Direct from the pond, Mr. Bull Frog. I’m going to have him printed in an 11 x 14 and framed to hang beside my desk. He makes me smile. I was crouched down at the pond taking pictures of a swimming toad when this frog swam over to me. He was almost too close to shoot with the 300 mm lens. Did I mention he makes me smile?

The Pond

We have a great pond. It wasn’t here when we bought our little house in an overgrown three acre field. The seller announced at the closing that we couldn’t move in because he hadn’t cleaned out the house after his tenant moved. I had no plans on staying in the old house in any longer than necessary. I desperately wanted to be out in the woods with my family, dog, cat, horses and chickens. He said he’d get it cleaned out in a week or so. That was unacceptable. I thought about it for a minute. The seller was a contractor with heavy equipment. “I’ll make a deal with you. I’ll clean out the house if you’ll dig a small pond for me.”

I expected a small pond. I imagined a 10’ x 10’ pond where I’d grow a few lilies and have a couple of bait fish and some frogs. We picked a wet spot at the edge of the woods, went through the permit process and two months after closing, Mike showed up with a Case 720 backhoe. He designed and dug many ponds before ours and each one has been successful. A day and a half after the digging started, we had a huge hole in the ground with a little water.

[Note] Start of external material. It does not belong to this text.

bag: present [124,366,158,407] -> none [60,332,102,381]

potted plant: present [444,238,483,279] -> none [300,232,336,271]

The 10′ x 10′ square was replaced by a 20’ x 35′ (ish, we’ve never measured it for accuracy) kidney-shaped pond. The sides are very steep so that cattails can’t grow. I’ve seen countless wet spots full of cattails that were once a pond. It’s ugly and I didn’t want that here. The shallow end of the pond is 15’ deep; the deep end is 22’. There’s a huge boulder at the bottom of the deep end, too big to be picked up by the backhoe. I like to think that provides habitat for something but really, it’s unlikely.

Water striders stay on top thanks to surface tension.

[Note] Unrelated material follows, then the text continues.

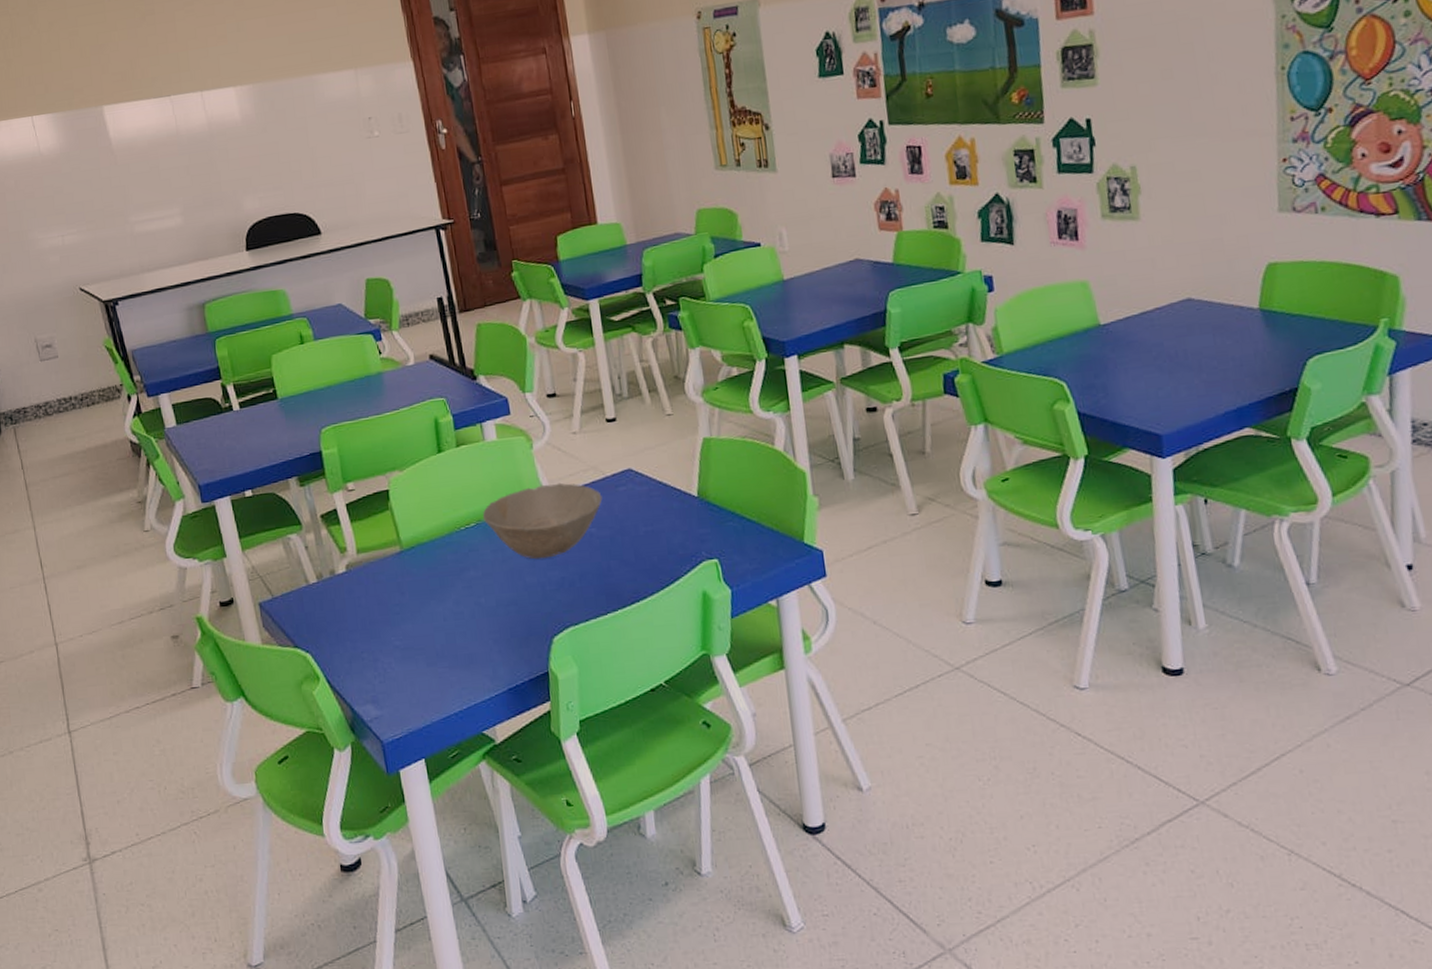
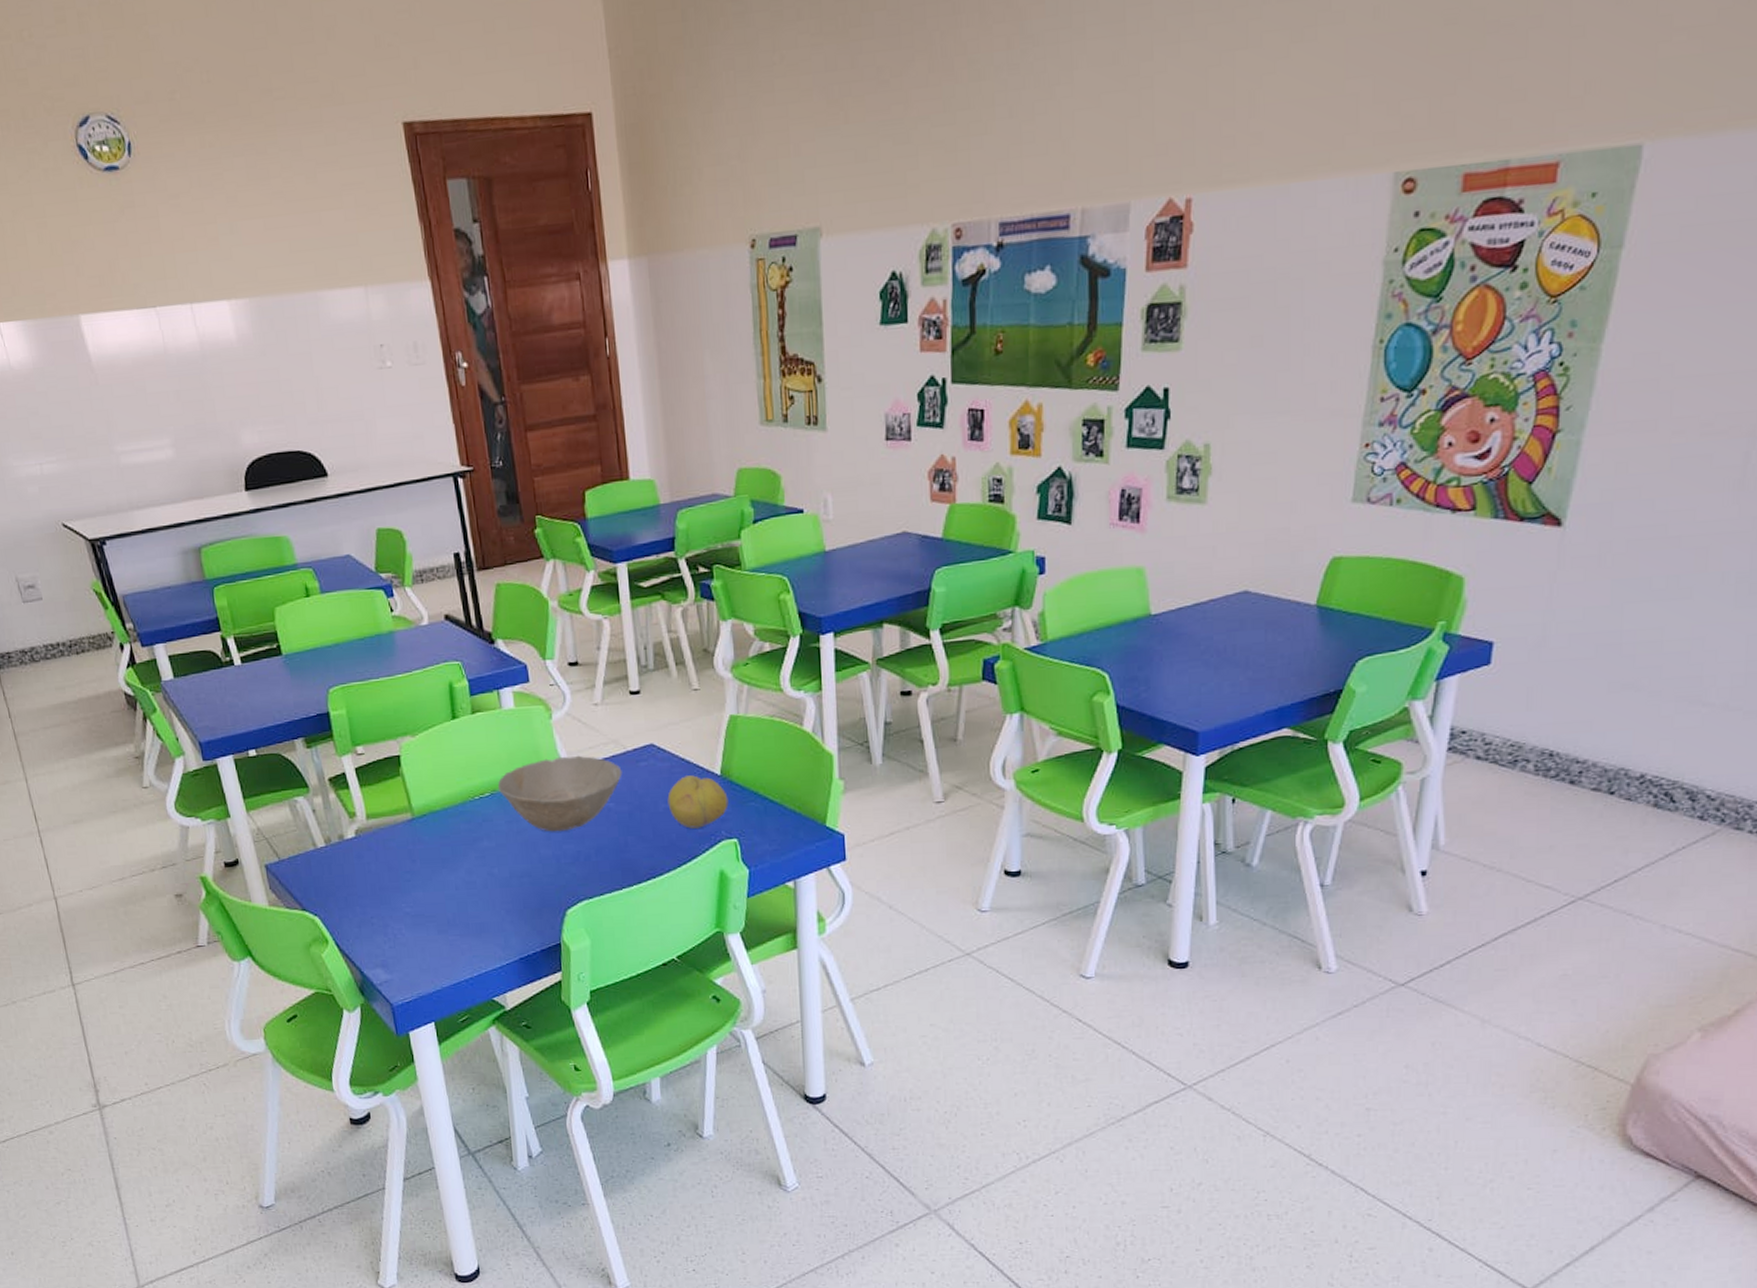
fruit: none [647,498,707,551] -> present [667,775,729,829]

The pond was dug in August, a very dry month in Maine. It has no inlet or outlet. We depend on natural springs, of which there are many in this area, and rain to fill the pond. There’s a bit of runoff water going into the pond from the elevated sides. All of the dirt, clay and rocks that filled this gigantic hole were piled around the pond and smoothed out with a bulldozer.  We checked the pond daily to watch the water level rise. It was no where near full when winter set in. The kids were able to slide down the steep side and across the ice. Snow melt and rain fill the pond each spring and it finished filling the first spring.

Between June and August the water level drops drastically and looks like a complete failure. It took a few years but we got used to the half-empty pond and no longer give it much thought. The shallow end drops to approximately seven feet. By December it’s at least three-quarters full. It’s a great place to skate from early January when the ice is thick enough until some time in March when the ice becomes porous and thins.

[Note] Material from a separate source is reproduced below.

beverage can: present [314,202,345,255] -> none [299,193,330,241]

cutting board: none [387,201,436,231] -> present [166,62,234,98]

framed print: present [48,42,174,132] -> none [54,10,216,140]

The water isn’t crystal clear but it’s full of life. We caught hornpout (also called brown bullhead), a bullhead species of catfish, while fishing a summer or two after the pond was dug. They’re tough as nails, and some were still alive when we got home. I stupidly, and I sincerely mean stupidly, put three of them in the pond. It’s the most irresponsible, impulsive thing I’ve done since moving to the homestead. Learn from my mistake. I thought “no harm done, they can’t get out and hurt anything.” True, they can’t get out, but they did take over the pond. We are still trying to get them out a decade later. We’re almost there. I saw one when I fed the fish last night.

Bait, eating catfood

Steve added a few bait fish to eat the mosquito larvae. They’ve reproduced well without taking over the pond and have become a food source for other fish and critters. Leopard frogs, spring peepers, tree and wood frogs, and bull frogs live in or come to the pond. Salamanders are in the pond from time to time. There are Mayflies, damsel and dragonflies, water striders, giant water bugs, water scorpions, back swimmers and diving beetles. Until recently, a snapping turtle called the pond home. I’m hoping a painted turtle will move in and stay.

Bullfrog

Birds come to the pond to eat and drink. Belted kingfishers dive in after the fish. Great blue herons and American bitterns wade along the edge of the water while hunting for frogs and fish. Sandpipers visit, which is interesting because the only place I hear and see them is at the pond. I don’t know where they go when they’re not here. Song birds come to the pond to drink. Ducks, usually woodies and mallards, visit for a day or two each spring. It’s too busy here for the pond to be considered a nesting spot for wild ducks. I thought about putting a wood duck box up for them but the dogs would run around the bank, barking and trying to herd them. It wouldn’t be fair to the ducks and the dogs would drive me nuts.

Two boards float in the pond. They provide protection for baby fish.

Raccoons, rabbits and other small animals drink at the pond during the night. They show up on the game camera but never come out when we could see them.

And once again, we have rainbow trout, but that’s a story for another day.